-- Listed entries follows --
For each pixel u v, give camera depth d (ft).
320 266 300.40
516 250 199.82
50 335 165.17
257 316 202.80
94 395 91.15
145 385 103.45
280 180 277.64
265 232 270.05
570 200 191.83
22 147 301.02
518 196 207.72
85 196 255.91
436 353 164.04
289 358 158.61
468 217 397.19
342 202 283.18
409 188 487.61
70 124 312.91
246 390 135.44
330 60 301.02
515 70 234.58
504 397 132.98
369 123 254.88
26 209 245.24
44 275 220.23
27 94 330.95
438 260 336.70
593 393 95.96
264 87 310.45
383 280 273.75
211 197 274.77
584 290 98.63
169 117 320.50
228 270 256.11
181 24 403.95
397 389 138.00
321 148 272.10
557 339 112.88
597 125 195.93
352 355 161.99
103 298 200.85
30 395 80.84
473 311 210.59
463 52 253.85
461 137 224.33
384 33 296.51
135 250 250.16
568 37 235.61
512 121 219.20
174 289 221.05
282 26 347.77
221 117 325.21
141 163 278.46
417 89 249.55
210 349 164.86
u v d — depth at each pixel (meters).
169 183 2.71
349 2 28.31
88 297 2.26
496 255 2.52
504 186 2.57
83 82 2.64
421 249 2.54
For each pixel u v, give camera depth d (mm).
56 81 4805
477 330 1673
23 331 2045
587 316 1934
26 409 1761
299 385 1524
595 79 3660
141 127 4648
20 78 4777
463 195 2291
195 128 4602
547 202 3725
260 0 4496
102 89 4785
-- Listed entries concluded --
Problem requirements
Return every line of the data unchanged.

Response area
For each pixel u v, give camera depth d (ft).
320 266 300.40
516 250 199.82
50 335 165.17
257 316 202.80
94 395 91.15
145 385 103.45
280 180 277.64
265 232 270.05
570 200 191.83
22 147 301.02
518 196 207.72
85 196 255.91
436 353 164.04
289 358 158.61
468 217 397.19
342 202 283.18
409 188 487.61
70 124 312.91
246 390 135.44
330 60 301.02
515 70 234.58
504 397 132.98
369 123 254.88
26 209 245.24
44 275 220.23
27 94 330.95
438 260 336.70
593 393 95.96
264 87 310.45
383 280 273.75
211 197 274.77
584 290 98.63
169 117 320.50
228 270 256.11
181 24 403.95
397 389 138.00
321 148 272.10
557 339 112.88
597 125 195.93
352 355 161.99
103 298 200.85
30 395 80.84
473 311 210.59
463 52 253.85
461 137 224.33
384 33 296.51
135 250 250.16
568 37 235.61
512 121 219.20
174 289 221.05
282 26 347.77
221 117 325.21
141 163 278.46
417 89 249.55
210 349 164.86
u v d — depth at each pixel (meters).
169 183 2.71
349 2 28.31
88 297 2.26
496 255 2.52
504 186 2.57
83 82 2.64
421 249 2.54
For each pixel u v, give camera depth d (mm).
56 81 4805
477 330 1673
23 331 2045
587 316 1934
26 409 1761
299 385 1524
595 79 3660
141 127 4648
20 78 4777
463 195 2291
195 128 4602
547 202 3725
260 0 4496
102 89 4785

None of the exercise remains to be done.